Soon after repainting Ed was approached by a rather pompous commentator while attended a car show at Brighton. He asked Ed about his car and said that he had never seen one before. Ed then spun him a cock and bull story about it being a hush-hush MOD prototype for a desert field car and that it had been mothballed until the Gulf War before being sold off at auction. The whole story was later relayed over the public address system, word for word.
He attended the Allegro’s 21st Birthday event at Gaydon where it caused something of stir. It was filmed by a TV company and featured on the front page of the local Birmingham newspaper. In his interview with the film crew, Ed was asked why had he made it, to which he replied, “Because I only have half the Aggro!” The director said, “Cut!” and they loved it.

**Listed entries:**

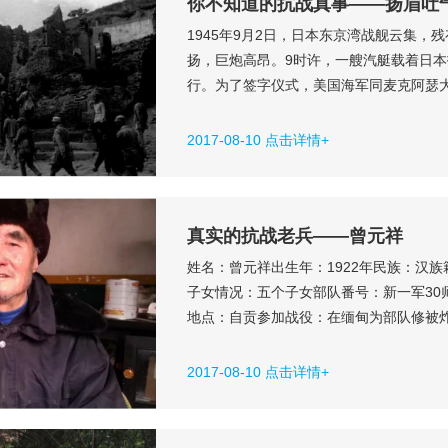
你不知道的抗战真事——扬眉吐
1945年9月2日，日本东京湾战舰云集
扬，巨炮高昂。9时许，一艘汽艇载着日
行。为了签字仪式，美国海军同麦克阿瑟
步，密苏里是杜鲁门的故乡，在这艘战舰
了战胜国的代表，中国代表，军令部长徐
2017-08-10 点击详情+
四星上将。曰本外相重光癸，参谋总长梅..
真实的抗战老兵——曾元祥
姓名：曾元祥出生年：1922年民族：汉
子女情况：五个子女部队番号：新一军30
地点：自贡参加战役：在缅甸为部队修被炸
库，几个月后，从成都坐飞机经昆明到印
路、桥。后来部队奉命回国，到到铁岭四平
2017-08-10 点击详情+
友，就在那里照顾伤病员，因不愿...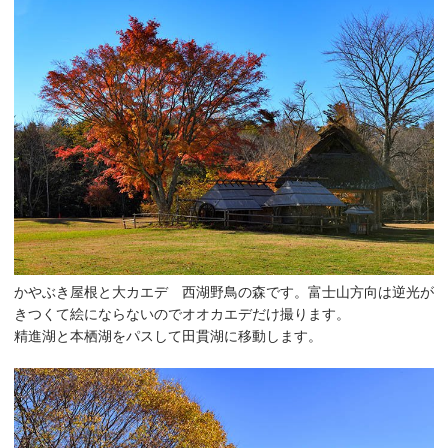
かやぶき屋根と大カエデ 西湖野鳥の森です。富士山方向は逆光が
きつくて絵にならないのでオオカエデだけ撮ります。
精進湖と本栖湖をパスして田貫湖に移動します。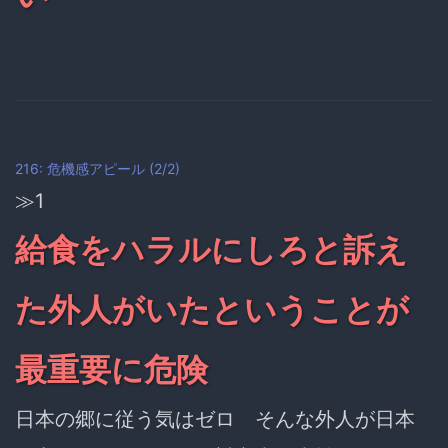
216: 危機感アピール (2/2)
≫1
給食をハラルにしろと訴え
た外人がいたということが
最重要に危険
日本の郷に従う気はゼロ そんな外人が日本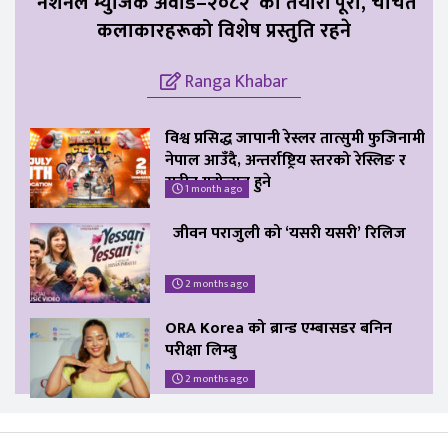
‘नेशनल म्युजिक अवार्ड–२०८२’ को तयारी पूरा, चर्चित
कलाकारहरूको विशेष प्रस्तुति रहने
Ranga Khabar
विश्व प्रसिद्ध जापानी रेस्लर तात्सुमी फुजिनामी
नेपाल आउँदै, अन्तर्राष्ट्रिय स्तरको रेस्लिङ र
सङ्गीत महोत्सव हुने
1 month ago
जीवन पराजुली को ‘यसरी यसरी’ रिलिज
2 months ago
ORA Korea को ब्रान्ड एम्बासडर बनिन
परीक्षा लिम्बु
2 months ago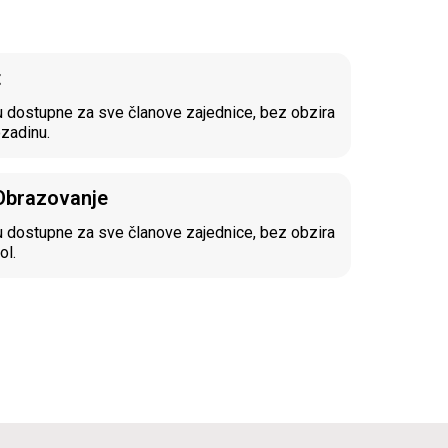
t
 dostupne za sve članove zajednice, bez obzira
ozadinu.
 Obrazovanje
 dostupne za sve članove zajednice, bez obzira
ol.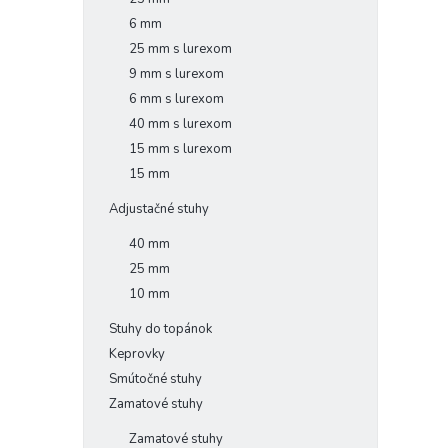
6 mm
25 mm s lurexom
9 mm s lurexom
6 mm s lurexom
40 mm s lurexom
15 mm s lurexom
15 mm
Adjustačné stuhy
40 mm
25 mm
10 mm
Stuhy do topánok
Keprovky
Smútočné stuhy
Zamatové stuhy
Zamatové stuhy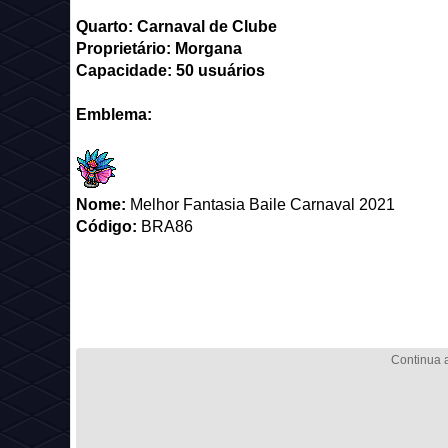
Quarto: Carnaval de Clube
Proprietário: Morgana
Capacidade: 50 usuários
Emblema:
Nome:
Melhor Fantasia Baile Carnaval 2021
Código:
BRA86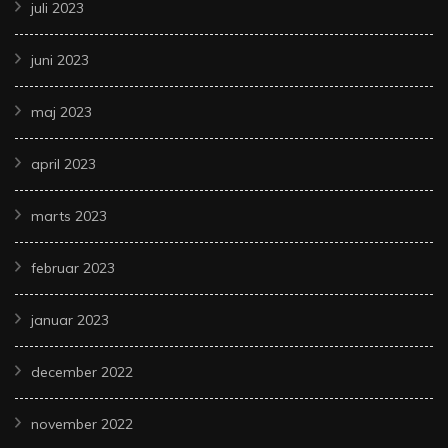
juli 2023
juni 2023
maj 2023
april 2023
marts 2023
februar 2023
januar 2023
december 2022
november 2022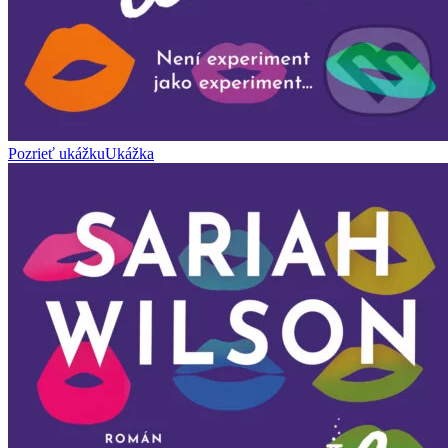
Pozrieť ukážku
Ukážka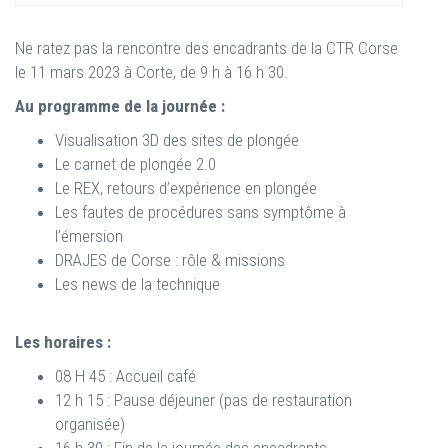
Ne ratez pas la rencontre des encadrants de la CTR Corse
le 11 mars 2023 à Corte, de 9 h à 16 h 30.
Au programme de la journée :
Visualisation 3D des sites de plongée
Le carnet de plongée 2.0
Le REX, retours d’expérience en plongée
Les fautes de procédures sans symptôme à
l’émersion
DRAJES de Corse : rôle & missions
Les news de la technique
Les horaires :
08 H 45 : Accueil café
12 h 15 : Pause déjeuner (pas de restauration
organisée)
16 h 30 : Fin de la journée des encadrants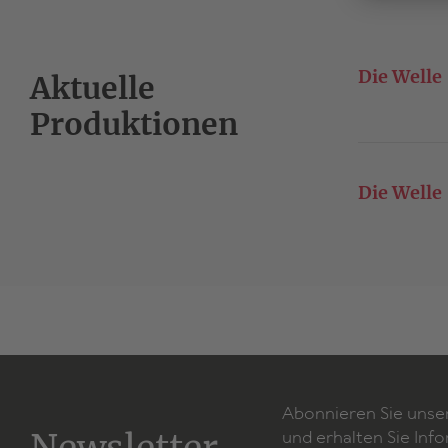
Die Welle
Aktuelle
Produktionen
Die Welle
Abonnieren Sie unse
und erhalten Sie Inf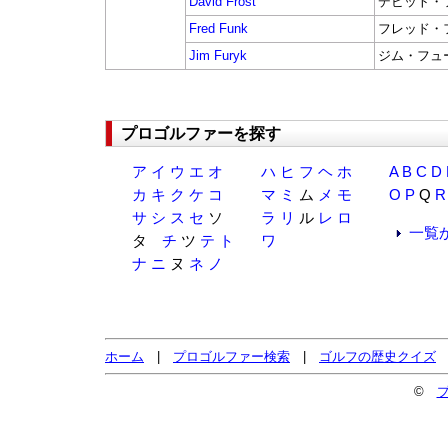
David Frost
デビット・
Fred Funk
フレッド・
Jim Furyk
ジム・フュ
プロゴルファーを探す
ア
イ
ウ
エ
オ
ハ
ヒ
フ
ヘ
ホ
A
B
C
D
カ
キ
ク
ケ
コ
マ
ミ
ム
メ
モ
O
P
Q
R
サ
シ
ス
セ
ソ
ラ
リ
ル
レ
ロ
一覧
タ
チ
ツ
テ
ト
ワ
ナ
ニ
ヌ
ネ
ノ
ホーム
|
プロゴルファー検索
|
ゴルフの歴史クイズ
©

**Job A:**
In two sentences, summarize the passage about Ed's car.
**Job B:**
Write what comes next in the passage about Ed's car, picking up after its last sentence.
The records have nothing to do with the passage about Ed's car.

**Task output A:**
Soon after repainting his car, Ed told a pompous commentator at a Brighton car show a cock and bull story that it was a hush-hush MOD prototype for a desert field car, and the commentator relayed the story word for word over the public address system. At the Allegro's 21st Birthday event at Gaydon, the car caused a stir, was filmed by a TV company, appeared on the front page of the local Birmingham newspaper, and Ed told the film crew he had made it "Because I only have half the Aggro!"

**Task output B:**
Returning from Gaydon, he noticed a Le Mans Frazer Nash coming up behind him. He let it pass but then followed it at speeds of up 100 mph. Every time the driver looked in his mirror, he saw half an Allegro on his tail – the stuff of nightmares. They subsequently arrived in Greenwich in one and a half hours, including crossing London.
Ed kept it for 3 years and sold it at a car show for £1000. It was subsequently used for publicity stunts. Ed went on to create further trials specials but the Weeny Leaper is probably the most memorable.